Updated: Jan 17, 2021
The benefits of meditating are endless: Stress levels are improved, mental focus is enhanced and the practice of returning to your breath builds the muscles of attention and mindfulness.
Disclaimer: The views and opinions expressed in this blog are those of the author and do not necessarily provide medical advice.
During your meditation practice, you learn how to return to, and remain in, the present moment — to anchor yourself in the here and now intentionally, without judgement.
I was going through an entire metamorphosis in 2018 – 2019. Things around me were falling apart left and right; my business was suffering, personal relationships were strained and I felt like I was losing control. On one warm, sunny day in May 2019, a voice inside of me instructed to sit down, be still and breathe. I was a little shook at first (after all, I heard the voice and I thought I was bugging out!) Once I followed the direction from Spirit, things started to change.
Some folks think that meditating is some pseudo hippie vegan thing to do. While I do eat plant-based foods, I am not a hippie (i.e. Freddie from A Different World). Crystals, chanting, levitating, gurus, mythical gods and goddesses, and nag champa incense … these are the things that came to my mind when I first heard about meditation. And I was VERY intimidated at first because I didn't think I was qualified enough (that's even crazy for me to type.) It's like this: if you are looking to release stress, calm the mind, boost creativity, and increase self-awareness, patience, productivity and compassion, meditation is for you.
Starting a meditation practice was one of the hardest things I’ve done. But it’s also been one of the most valuable. I wish someone had told me at the beginning to expect a challenge—I would have been more patient and understanding with myself. It’s important to set the expectation up front that being in the now—at times—can be the hardest place to be.

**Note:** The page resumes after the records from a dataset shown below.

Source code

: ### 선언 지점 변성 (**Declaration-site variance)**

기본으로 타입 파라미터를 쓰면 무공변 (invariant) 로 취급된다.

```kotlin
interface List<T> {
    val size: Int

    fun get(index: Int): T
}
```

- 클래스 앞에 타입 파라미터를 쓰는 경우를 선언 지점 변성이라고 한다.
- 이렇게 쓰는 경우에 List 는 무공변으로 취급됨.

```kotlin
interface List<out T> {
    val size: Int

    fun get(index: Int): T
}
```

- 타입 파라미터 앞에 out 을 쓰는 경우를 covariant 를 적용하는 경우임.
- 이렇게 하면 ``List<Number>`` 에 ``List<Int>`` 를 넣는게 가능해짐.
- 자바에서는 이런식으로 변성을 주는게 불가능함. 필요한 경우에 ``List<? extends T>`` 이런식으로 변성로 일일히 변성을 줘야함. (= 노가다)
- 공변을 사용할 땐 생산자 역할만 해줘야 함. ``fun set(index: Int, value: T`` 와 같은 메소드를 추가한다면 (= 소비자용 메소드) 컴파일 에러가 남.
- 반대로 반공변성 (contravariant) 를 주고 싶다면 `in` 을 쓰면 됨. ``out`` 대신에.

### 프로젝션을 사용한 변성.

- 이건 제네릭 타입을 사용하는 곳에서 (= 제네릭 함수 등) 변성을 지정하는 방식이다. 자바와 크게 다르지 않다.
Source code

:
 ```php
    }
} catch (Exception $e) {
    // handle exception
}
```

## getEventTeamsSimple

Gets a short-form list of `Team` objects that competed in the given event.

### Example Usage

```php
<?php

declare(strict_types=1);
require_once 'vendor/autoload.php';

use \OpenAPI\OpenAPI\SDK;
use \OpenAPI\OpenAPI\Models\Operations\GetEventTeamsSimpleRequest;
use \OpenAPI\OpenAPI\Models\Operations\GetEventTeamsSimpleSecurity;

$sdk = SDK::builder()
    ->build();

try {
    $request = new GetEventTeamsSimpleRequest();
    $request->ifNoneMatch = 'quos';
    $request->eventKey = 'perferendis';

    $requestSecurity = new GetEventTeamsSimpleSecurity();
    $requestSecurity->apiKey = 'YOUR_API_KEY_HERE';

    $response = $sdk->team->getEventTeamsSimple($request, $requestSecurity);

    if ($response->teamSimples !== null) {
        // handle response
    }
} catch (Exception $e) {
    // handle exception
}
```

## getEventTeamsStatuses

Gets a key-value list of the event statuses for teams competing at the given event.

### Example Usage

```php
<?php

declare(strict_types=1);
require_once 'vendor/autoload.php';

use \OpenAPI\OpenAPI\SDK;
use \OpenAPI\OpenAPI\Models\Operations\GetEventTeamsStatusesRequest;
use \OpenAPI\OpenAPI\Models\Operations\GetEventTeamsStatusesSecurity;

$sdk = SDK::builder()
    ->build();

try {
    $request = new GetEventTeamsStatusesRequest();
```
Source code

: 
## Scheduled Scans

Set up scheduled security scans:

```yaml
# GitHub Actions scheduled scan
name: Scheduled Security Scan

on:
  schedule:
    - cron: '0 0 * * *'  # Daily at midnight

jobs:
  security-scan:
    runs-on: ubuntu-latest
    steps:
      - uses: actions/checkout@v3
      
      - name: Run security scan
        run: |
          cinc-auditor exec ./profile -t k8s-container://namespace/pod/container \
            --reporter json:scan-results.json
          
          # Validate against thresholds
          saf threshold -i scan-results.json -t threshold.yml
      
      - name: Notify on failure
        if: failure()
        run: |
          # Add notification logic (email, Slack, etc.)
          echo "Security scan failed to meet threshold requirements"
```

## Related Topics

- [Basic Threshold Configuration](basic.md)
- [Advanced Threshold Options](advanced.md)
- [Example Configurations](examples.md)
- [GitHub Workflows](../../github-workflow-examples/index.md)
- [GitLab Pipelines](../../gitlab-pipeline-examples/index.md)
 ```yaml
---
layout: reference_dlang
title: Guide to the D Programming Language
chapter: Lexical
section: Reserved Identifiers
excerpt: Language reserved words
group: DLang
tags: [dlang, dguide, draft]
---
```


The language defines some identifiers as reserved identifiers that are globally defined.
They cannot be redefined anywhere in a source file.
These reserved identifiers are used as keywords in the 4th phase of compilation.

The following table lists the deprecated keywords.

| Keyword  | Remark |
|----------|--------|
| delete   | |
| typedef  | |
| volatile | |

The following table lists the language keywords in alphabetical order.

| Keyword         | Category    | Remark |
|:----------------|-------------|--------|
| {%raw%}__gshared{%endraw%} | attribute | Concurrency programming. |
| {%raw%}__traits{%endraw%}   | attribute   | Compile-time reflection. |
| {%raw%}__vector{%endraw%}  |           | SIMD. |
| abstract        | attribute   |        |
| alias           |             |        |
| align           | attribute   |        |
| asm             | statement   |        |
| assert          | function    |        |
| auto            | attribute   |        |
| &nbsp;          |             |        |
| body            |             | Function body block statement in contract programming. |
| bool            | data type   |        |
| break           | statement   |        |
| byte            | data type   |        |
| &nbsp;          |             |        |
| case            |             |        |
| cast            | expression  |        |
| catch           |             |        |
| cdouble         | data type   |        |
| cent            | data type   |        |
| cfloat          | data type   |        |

If you know in the beginning that a meditation practice is meant to be rewarding and valuable in your life—but not always easy—you’ll also learn to be patient with yourself.
Don’t get me wrong, meditation can certainly be easy and effortless. Some people find that meditating comes natural to them right away, and it is in fact easy. But for others, like me, the ease of meditation takes time. It’s important to know that is normal at the beginning and it does get easier.
One way to increase motivation to meditate is to set strong goals. You need a compelling "why" behind your daily practice. So what will be the "why" for your meditation? For me, my main motivator was realizing that meditation was the number one practice for self-transformation. As an entrepreneur, personal growth has always intrigued me. When I learned that meditation would accelerate my personal development, I plunged wholeheartedly into it. Even when I was tired and meditation was one of the last things I wanted to do, I kept at it. I realized that each sitting session would contribute to the long-term results that I sought. Although your "why" may be different from the example I provided, in my experience, those who place meditation at the top of their to-do lists are often motivated to do so because they recognize that it is a radical agent for change.
I can absolutely guarantee that if you're looking for an activity that will lead to a beautiful, wonderful life that you'll find it in meditation. But until you believe this yourself, any number of distractions can keep you from your practice.
If meditation doesn't initially provide enough pleasure to maintain your attention, my advice is to be patient. If you hang in there, the joy will come. The more we practice, the more we'll crave its benefits. Over time your sitting practice will be the highlight of your day.